HE was a fugitive, a song writer, and a heretic, a Scot from the 16th century who was forced to flee his country under mysterious circumstances.

Now the music of Robert Johnson, a composer and priest who fled the Borders after being accused of heresy, but went on to write songs with royalty, is to have his music brought to life again.

Little is known about Johnson, who is believed to have died in 1560 at the age of about ninety, but he left a legacy of sacred compositions, both in English and Latin.

From Duns, in the Borders, he fled to England, after either fleeing or being banished for heresy.

He also wrote secular tunes, one of which, Dafyled Is My Name, had lyrics supplied by Anne Boleyn, the second wife of King Henry VIII.

Now an ensemble from the Royal Conservatoire of Scotland will sing the music of Johnson, based on extensive research by Dr Elaine Moohan, of The Open University, in public.

Dr Moohan said that is it possible that Johnson was charged under the 1525 heresy act in Scotland, because he was writing music with English words, rather than in Latin.

It might explain why he found favour south of the Border, where it is believed he worked in the Royal Chapel at Windsor under Henry VIII, who had instigated the English Reformation.

Nine pieces by Johnson, who is believed to have died in 1560, the year of the Scottish Reformation, will be featured at the concert at St Mary’s Cathedral in Glasgow on April 4.

Dr Moohan, senior lecturer in music at The Open University, said: "I’m thrilled to be working with colleagues at the Royal Conservatoire of Scotland to bring this music alive once again.

“It’s a fitting culmination to my work on this project, which has seen me spend several weeks in research libraries across the UK consulting over 60 original manuscripts and very early printed books that date from the 1530s through to the 19th century.

“We’re preparing a programme that will include some pieces that any church choir or school group will be able to add to their repertoire, as well as some that are trickier.

“It would be a fantastic outcome of this project to hear more people singing some of Johnson’s works more regularly.”

The concert marks the publication of Dr Moohan’s ‘Collected Works of Robert Johnson’, published by Musica Scotica, which brings together all of Johnson’s music for the first time.

The collection includes twenty four complete and eight fragmentary pieces which are previously unpublished.

Dr Moohan’s research was supported by the Royal Society of Edinburgh and built on work by her late colleague Dr Kenneth Elliot.

Gordon Munro, General Editor at Musica Scotica, said: “Robert Johnson is one of Scotland’s pre-eminent pre-Reformation composers.

“Musica Scotica is proud to be publishing his complete works, and to be supporting this.

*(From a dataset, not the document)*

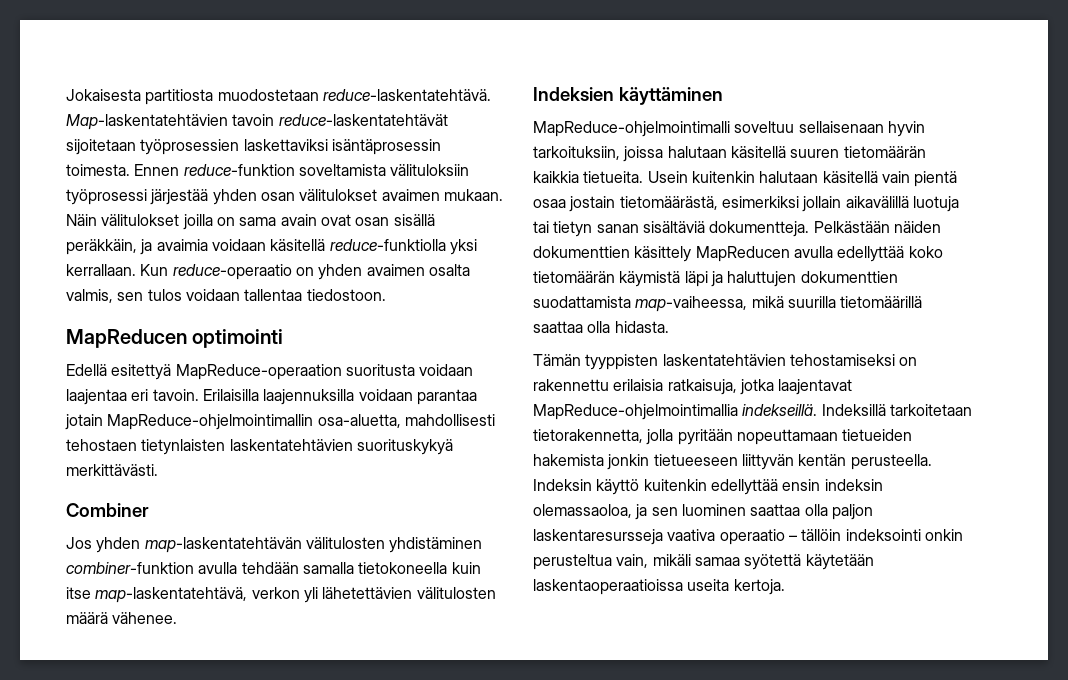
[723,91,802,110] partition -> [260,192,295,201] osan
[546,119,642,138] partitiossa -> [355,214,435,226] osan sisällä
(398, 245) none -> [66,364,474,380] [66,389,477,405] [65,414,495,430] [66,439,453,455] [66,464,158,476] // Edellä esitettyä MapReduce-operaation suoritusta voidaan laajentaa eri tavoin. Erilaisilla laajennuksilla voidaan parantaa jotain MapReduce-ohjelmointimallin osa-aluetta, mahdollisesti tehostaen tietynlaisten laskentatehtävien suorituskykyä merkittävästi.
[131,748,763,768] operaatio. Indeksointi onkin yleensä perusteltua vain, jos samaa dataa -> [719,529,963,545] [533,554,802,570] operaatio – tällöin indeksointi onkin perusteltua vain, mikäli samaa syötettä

“We hope that this concert will reveal the glories of Johnson’s music to a wider audience.”

“The ensemble will consist of ten singers from the RCS and lutenist Martin Eastwell.

Timothy Dean, Head of Opera at the RCS said: "We are very much looking forward to performing the music of Robert Johnson.

"There is a variety and an invention in the repertoire which is lyrical and engaging, and the more substantial pieces are beautifully crafted.

“I can't wait to hear how they sound when RCS Voices get to work on them.”